Berita seorang debitur peer to peer lending AdaKami yang mengakhiri sendiri hidupnya sempat viral beberapa hari yang lalu. Ramainya pemberitaan dipicu dugaan almarhum mendapat teror penagih utang (debt collector). Benar atau tidaknya, tentu memerlukan penyelidikan lebih lanjut.
Kejadian semacam itu mengingatkan saya pada peristiwa meninggalnya nasabah Citibank, Irzen Octa, pada tahun 2011. Nasabah tersebut diduga menjadi korban tindak kekerasan beberapa debt collector yang menagih pelunasan tagihan kartu kredit. Sebagian pelaku akhirnya dijatuhi hukuman penjara.

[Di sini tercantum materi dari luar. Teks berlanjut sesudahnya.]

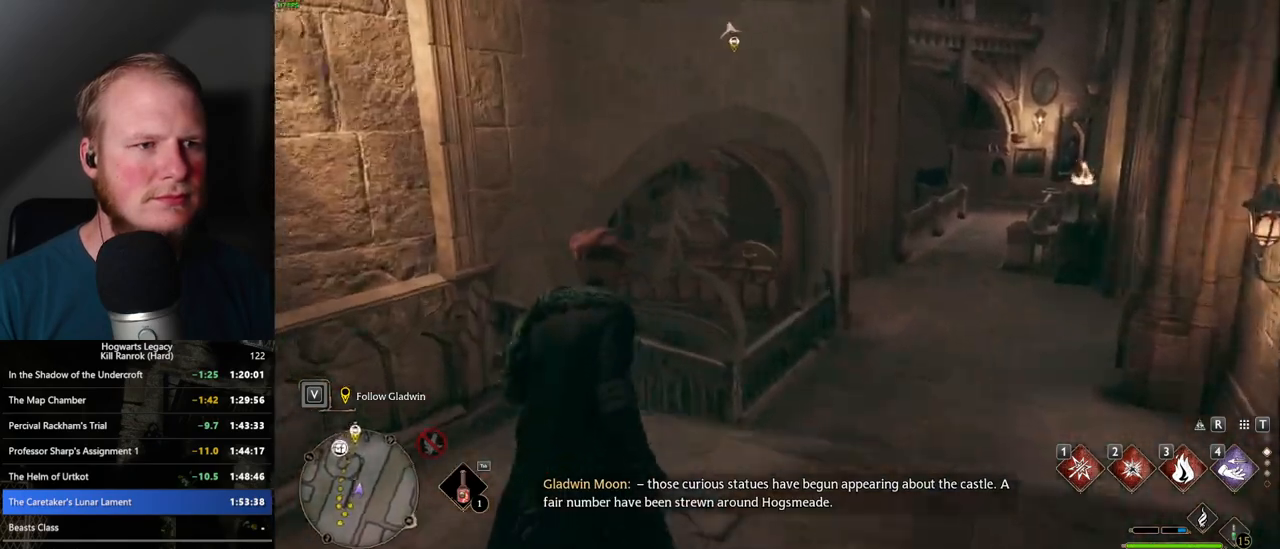
{"keys": ["d", "w"], "mouse": [], "events": []}
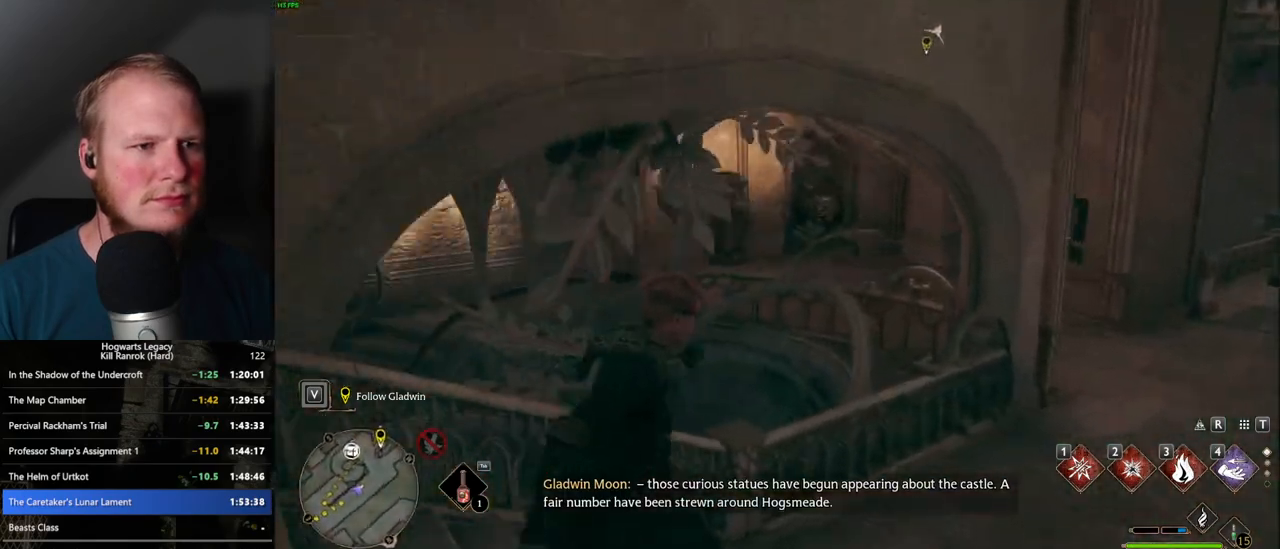
{"keys": ["d", "w"], "mouse": [], "events": []}
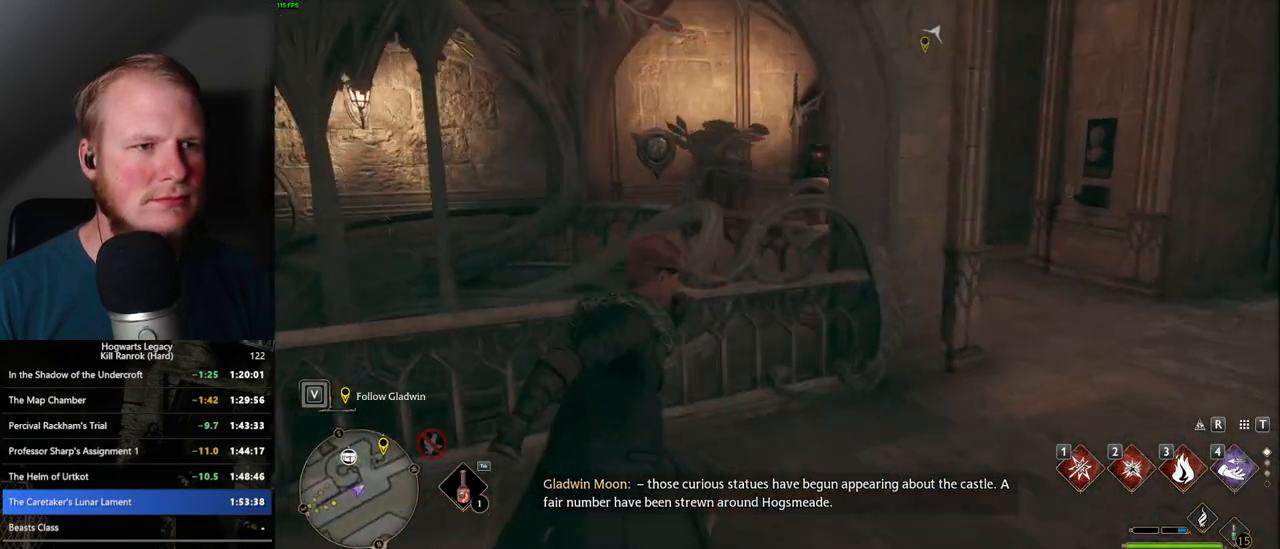
{"keys": ["d", "w"], "mouse": [], "events": []}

Bank Indonesia (BI), saat itu juga menjatuhkan sanksi kepada Citibank berupa larangan penerbitan kartu kredit dan penggunaan jasa penagihan hutang, masing-masing selama 2 tahun.
Persoalan penagihan, terutama oleh jasa penagihan (debt collection), memang rawan menimbulkan persoalan. Posisi debitur yang umumnya sudah lemah acapkali menjadi sasaran tindakan kekerasan, tekanan fisik dan verbal (mental), serta berbagai perilaku tidak beretika.
Otoritas keuangan, seperti BI dan Otoritas Jasa Keuangan (OJK), sebenarnya telah mengeluarkan aturan terkait penagihan oleh pihak ketiga, sesuai cakupan kewenangan masing-masing otoritas tersebut. Jadi, otoritas mengatur penyedia jasa pembayarannya atau pelaku usaha jasa keuangannya, bukan perusahaan penyedia jasa penagihannya.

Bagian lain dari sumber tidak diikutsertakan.